Why Tempering Is Essential For Chocolate Confections
Posted on 18 Dec 2009 | Tagged as: Better Business, Culture, Food Stuff
The white splotches that you see on the exterior of some chocolates simply mean that you’ve botched the tempering process; that you didn’t maintain the right temperature; and that other crystal types besides Type V have formed. Type V crystals are the ones responsible for the glossy look and rich taste of chocolates and they come about through a process called tempering. Tempering is the very important step that all chocolates must undertake to ensure the best quality.
Chocolate makers usually take extra care when they try to temper the chocolates. Natural chocolates don’t look glossy and firm; it must go through the process of tempering to get delightful appearance and luscious taste. Appearance of huge crystals can also be avoided through tempering; these huge crystals could ruin the texture of the chocolate.
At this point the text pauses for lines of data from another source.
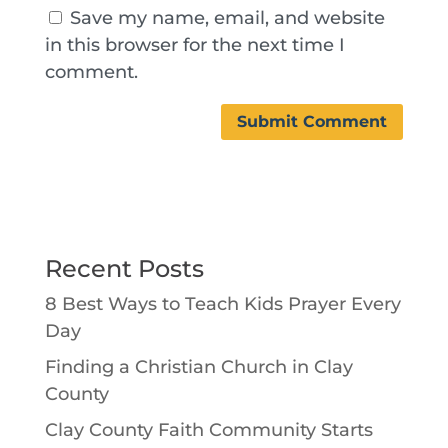
Save my name, email, and website
in this browser for the next time I
comment.
Recent Posts
8 Best Ways to Teach Kids Prayer Every
Day
Finding a Christian Church in Clay
County
Clay County Faith Community Starts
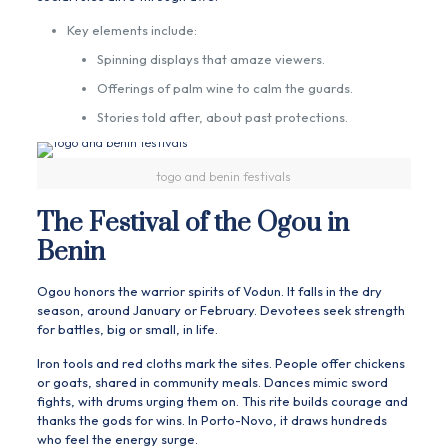
Key elements include:
Spinning displays that amaze viewers.
Offerings of palm wine to calm the guards.
Stories told after, about past protections.
togo and benin festivals
The Festival of the Ogou in
Benin
Ogou honors the warrior spirits of Vodun. It falls in the dry
season, around January or February. Devotees seek strength
for battles, big or small, in life.
Iron tools and red cloths mark the sites. People offer chickens
or goats, shared in community meals. Dances mimic sword
fights, with drums urging them on. This rite builds courage and
thanks the gods for wins. In Porto-Novo, it draws hundreds
who feel the energy surge.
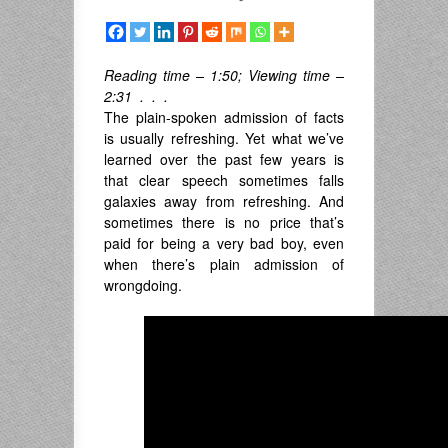
Reading time – 1:50; Viewing time –
2:31 . . .
The plain-spoken admission of facts
is usually refreshing. Yet what we’ve
learned over the past few years is
that clear speech sometimes falls
galaxies away from refreshing. And
sometimes there is no price that’s
paid for being a very bad boy, even
when there’s plain admission of
wrongdoing.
The bars that we purchase from the store already have that fine quality so that means they’ve already been tempered. In order for the chocolate to look like this, it should be melted and cooled and reheated properly at the right temperatures, to make them flexible enough for any kind of dipping and shaping.
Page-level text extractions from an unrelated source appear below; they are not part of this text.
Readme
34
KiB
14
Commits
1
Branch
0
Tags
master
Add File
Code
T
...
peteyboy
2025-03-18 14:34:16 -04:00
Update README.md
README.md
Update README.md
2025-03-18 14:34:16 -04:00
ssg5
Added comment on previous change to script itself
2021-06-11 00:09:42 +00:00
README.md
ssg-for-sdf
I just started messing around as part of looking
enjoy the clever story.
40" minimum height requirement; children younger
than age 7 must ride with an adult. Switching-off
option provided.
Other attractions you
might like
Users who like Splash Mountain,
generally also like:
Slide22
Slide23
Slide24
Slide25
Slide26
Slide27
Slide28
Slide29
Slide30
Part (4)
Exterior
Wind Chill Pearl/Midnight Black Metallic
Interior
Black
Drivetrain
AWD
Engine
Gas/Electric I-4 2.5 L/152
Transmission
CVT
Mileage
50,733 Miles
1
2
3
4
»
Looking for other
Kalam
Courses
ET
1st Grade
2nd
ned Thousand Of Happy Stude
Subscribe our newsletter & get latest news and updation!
Real chocolate candy should be made from cocoa butter; it is the one responsible for the richness and buttery texture of the chocolate. The liquor that comes from the roasted and ground cocoa beans have 60% cocoa butter in it.
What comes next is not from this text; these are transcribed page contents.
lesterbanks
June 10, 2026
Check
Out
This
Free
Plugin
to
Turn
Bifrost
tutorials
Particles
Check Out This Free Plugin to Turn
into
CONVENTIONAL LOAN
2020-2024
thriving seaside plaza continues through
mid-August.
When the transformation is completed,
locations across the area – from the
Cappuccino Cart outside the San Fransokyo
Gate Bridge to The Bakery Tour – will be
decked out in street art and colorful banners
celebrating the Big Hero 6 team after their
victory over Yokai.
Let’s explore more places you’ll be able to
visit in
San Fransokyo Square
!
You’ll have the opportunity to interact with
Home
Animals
On the other hand the cocoa butter also contains fatty acids which form into six different crystal formations. It’s very important that you maintain the proper temperatures during tempering since a different type of crystal, other than the Type V, may proliferate during the process of crystallization. The one responsible for the fine quality of the chocolate is the Type V crystals.
Tempering the chocolate involves a warm up, a cool down and a re-heat of chocolates as well as working the chocolate at certain temperatures to be able to come up with the Type V crystals. Type IV crystals can form with the Type V so it’s important to maintain precise chocolate temperatures. These Type IV crystals have the same attractive shine but can make the chocolate melt quickly.
For chocolatiers, one easy way to encourage only the Type V crystals to form is by the use of a chocolate tempering machine. These kitchen appliances come with a computer software that dictates tempering and temperatures so that you won’t have to worry about them. All you need to do is place the chocolate to be melted onto the tempering bowl, dial the settings, and wait until the tempering is done to begin molding and dipping chocolates.